Question

What is the vapor pressure of the solution if 35.0 g of water is dissolved in 100.0 g of ethyl alcohol at 25 ∘C? The vapor pressure of pure water is 23.8 mmHg, and the vapor pressure of ethyl alcohol is 61.2 mmHg at 25 ∘C.

Answer 1

Answer: The vapor pressure of the solution is 43.55 mmHg

Step-by-step explanation:

To calculate the number of moles, we use the equation:

`\text{Number of moles}=\frac{\text{Given mass}}{\text{Molar mass}}` .....(1)

• For water:

Given mass of water = 35.0 g

Molar mass of water = 18 g/mol

Putting values in equation 1, we get:

`\text{Moles of water}=(35.0g)/(18g/mol)=1.944mol`

• For ethyl alcohol:

Given mass of ethyl alcohol = 100.0 g

Molar mass of ethyl alcohol = 46 g/mol

Putting values in equation 1, we get:

`\text{Moles of ethyl alcohol}=(100.0g)/(46g/mol)=2.174mol`

Total moles of solution = [1.944 = 2.174] moles = 4.118 moles

• Mole fraction of a substance is given by:

`\chi_A=(n_A)/(n_A+n_B)`

For water:

`\chi_{\text{water}}=\frac{n_{\text{water}}}{n_{\text{water}}+n_{\text{ethyl alcohol}}}`

`\chi_(water)=(1.944)/(4.118)=0.472`

For ethyl alcohol:

`\chi_{\text{ethyl alcohol}}=\frac{n_{\text{ethyl alcohol}}}{n_{\text{water}}+n_{\text{ethyl alcohol}}}`

`\chi_{\text{ethyl alcohol}}=(2.174)/(4.118)=0.528`

Dalton's law of partial pressure states that the total pressure of the system is equal to the sum of partial pressure of each component present in it.

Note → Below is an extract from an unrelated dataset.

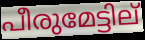
പീരുമേട്ടില്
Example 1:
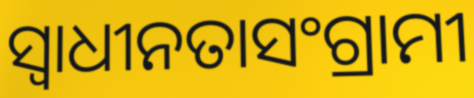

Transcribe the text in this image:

ସ୍ଵାଧୀନତାସଂଗ୍ରାମୀ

To calculate the vapor pressure of the solution, we use the law given by Dalton, which is:

`P_T=\sum_(i=1)^n (p_i* \chi_i)`

Or,

`P_T=[(p_{\text{water}}* \chi_{\text{water}})+(p_{\text{ethyl alcohol}}* \chi_{\text{ethyl alcohol}}`

We are given:

Vapor pressure of water = 23.8 mmHg

Vapor pressure of ethyl alcohol = 61.2 mmHg

Putting values in above equation, we get:

`p_T=[(23.8* 0.472)+(61.2* 0.528)]\\\\p_T=43.55mmHg`

Hence, the vapor pressure of the solution is 43.55 mmHg